**Task objective**
Repeat exactly, please, the opening lines of the data below, through and including the line where "pinky pip: (1118, 1147)" sits.
········
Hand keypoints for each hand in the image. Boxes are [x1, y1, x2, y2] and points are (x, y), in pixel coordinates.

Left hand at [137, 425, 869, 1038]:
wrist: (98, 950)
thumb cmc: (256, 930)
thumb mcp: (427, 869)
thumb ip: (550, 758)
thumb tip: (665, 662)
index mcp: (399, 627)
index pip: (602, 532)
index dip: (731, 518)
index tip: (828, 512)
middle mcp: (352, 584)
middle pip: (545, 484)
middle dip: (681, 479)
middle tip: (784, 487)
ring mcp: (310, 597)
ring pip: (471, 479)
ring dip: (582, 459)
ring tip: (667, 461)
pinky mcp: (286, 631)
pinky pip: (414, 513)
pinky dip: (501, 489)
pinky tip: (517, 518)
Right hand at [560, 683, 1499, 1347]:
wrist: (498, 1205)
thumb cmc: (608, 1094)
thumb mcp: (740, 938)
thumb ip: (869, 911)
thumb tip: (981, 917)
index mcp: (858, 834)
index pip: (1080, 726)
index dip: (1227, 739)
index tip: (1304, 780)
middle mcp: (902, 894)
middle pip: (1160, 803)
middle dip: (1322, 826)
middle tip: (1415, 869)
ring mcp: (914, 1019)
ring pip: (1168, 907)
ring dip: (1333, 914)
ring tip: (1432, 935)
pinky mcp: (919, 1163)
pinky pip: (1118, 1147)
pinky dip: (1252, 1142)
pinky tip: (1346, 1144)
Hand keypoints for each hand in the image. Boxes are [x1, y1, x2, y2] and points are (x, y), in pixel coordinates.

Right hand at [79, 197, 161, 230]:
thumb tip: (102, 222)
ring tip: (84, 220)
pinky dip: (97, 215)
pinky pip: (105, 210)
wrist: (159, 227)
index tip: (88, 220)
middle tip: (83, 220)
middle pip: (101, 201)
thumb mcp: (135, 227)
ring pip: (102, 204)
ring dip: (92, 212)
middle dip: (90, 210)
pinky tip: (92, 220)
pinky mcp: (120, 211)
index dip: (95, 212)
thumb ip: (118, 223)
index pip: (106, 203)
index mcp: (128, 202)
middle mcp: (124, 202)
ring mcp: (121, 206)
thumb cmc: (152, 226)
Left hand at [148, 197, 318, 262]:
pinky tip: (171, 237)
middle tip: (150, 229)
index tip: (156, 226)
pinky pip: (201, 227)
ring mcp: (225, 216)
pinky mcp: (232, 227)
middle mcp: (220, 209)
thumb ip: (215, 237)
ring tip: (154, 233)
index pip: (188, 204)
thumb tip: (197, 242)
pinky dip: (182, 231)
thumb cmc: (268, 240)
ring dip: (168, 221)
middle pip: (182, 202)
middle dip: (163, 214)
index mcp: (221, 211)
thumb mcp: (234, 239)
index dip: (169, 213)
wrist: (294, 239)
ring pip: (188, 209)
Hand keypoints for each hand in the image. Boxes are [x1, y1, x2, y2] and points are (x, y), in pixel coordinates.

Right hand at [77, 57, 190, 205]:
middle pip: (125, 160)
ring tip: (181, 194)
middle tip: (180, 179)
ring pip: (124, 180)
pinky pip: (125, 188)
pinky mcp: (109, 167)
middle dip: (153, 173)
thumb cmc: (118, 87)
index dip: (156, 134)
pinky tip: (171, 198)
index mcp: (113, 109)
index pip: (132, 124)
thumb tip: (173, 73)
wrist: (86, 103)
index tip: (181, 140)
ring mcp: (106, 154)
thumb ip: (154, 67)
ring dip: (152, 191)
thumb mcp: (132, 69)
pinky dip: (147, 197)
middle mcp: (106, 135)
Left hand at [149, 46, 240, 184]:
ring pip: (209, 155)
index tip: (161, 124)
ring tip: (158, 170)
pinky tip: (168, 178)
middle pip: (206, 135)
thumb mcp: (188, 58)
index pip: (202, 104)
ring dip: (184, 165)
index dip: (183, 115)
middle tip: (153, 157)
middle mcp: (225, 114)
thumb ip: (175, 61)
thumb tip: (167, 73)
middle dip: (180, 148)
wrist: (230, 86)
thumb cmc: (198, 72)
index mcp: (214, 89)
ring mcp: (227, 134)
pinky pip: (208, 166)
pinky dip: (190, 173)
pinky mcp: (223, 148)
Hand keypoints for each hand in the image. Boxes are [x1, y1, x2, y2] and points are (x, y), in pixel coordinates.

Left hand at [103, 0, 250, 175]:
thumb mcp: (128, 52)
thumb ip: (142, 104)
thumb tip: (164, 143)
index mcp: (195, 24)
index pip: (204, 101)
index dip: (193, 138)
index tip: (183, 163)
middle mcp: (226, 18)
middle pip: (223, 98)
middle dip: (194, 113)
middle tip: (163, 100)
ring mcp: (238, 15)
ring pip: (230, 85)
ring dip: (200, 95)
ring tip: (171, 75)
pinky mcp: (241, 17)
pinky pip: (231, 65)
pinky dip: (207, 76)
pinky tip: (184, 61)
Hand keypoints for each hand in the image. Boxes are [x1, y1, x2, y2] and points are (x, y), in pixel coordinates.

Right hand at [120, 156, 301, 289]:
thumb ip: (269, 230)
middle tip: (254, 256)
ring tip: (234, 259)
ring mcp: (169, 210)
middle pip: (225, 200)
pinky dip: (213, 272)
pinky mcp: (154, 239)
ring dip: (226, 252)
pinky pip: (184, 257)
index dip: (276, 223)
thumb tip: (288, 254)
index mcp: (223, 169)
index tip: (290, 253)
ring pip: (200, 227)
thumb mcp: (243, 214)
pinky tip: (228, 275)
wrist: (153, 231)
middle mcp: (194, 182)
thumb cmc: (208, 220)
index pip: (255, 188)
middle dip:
········
**Answer section**
Hand keypoints for each hand in the image. Boxes are [x1, y1, x2, y2] and points are (x, y), in pixel coordinates.

Left hand at [137, 425, 869, 1038]:
wrist: (98, 950)
thumb cmc: (256, 930)
thumb mcp: (427, 869)
thumb ip: (550, 758)
thumb tip: (665, 662)
index mcp: (399, 627)
index pip: (602, 532)
index dip: (731, 518)
index tip: (828, 512)
middle mcp: (352, 584)
middle pip: (545, 484)
middle dip: (681, 479)
middle tip: (784, 487)
ring mcp: (310, 597)
ring pip: (471, 479)
ring dip: (582, 459)
ring tip: (667, 461)
pinky mcp: (286, 631)
pinky pip: (414, 513)
pinky dip: (501, 489)
pinky tip: (517, 518)
Right hand at [560, 683, 1499, 1347]:
wrist: (498, 1205)
thumb cmc: (608, 1094)
thumb mcp: (740, 938)
thumb ip: (869, 911)
thumb tip: (981, 917)
index mcp: (858, 834)
index pip: (1080, 726)
index dip: (1227, 739)
index tip: (1304, 780)
middle mcp: (902, 894)
middle pip: (1160, 803)
middle dip: (1322, 826)
middle tip: (1415, 869)
ring mcp: (914, 1019)
ring pip: (1168, 907)
ring dip: (1333, 914)
ring tip: (1432, 935)
pinky mcp: (919, 1163)
pinky pip: (1118, 1147)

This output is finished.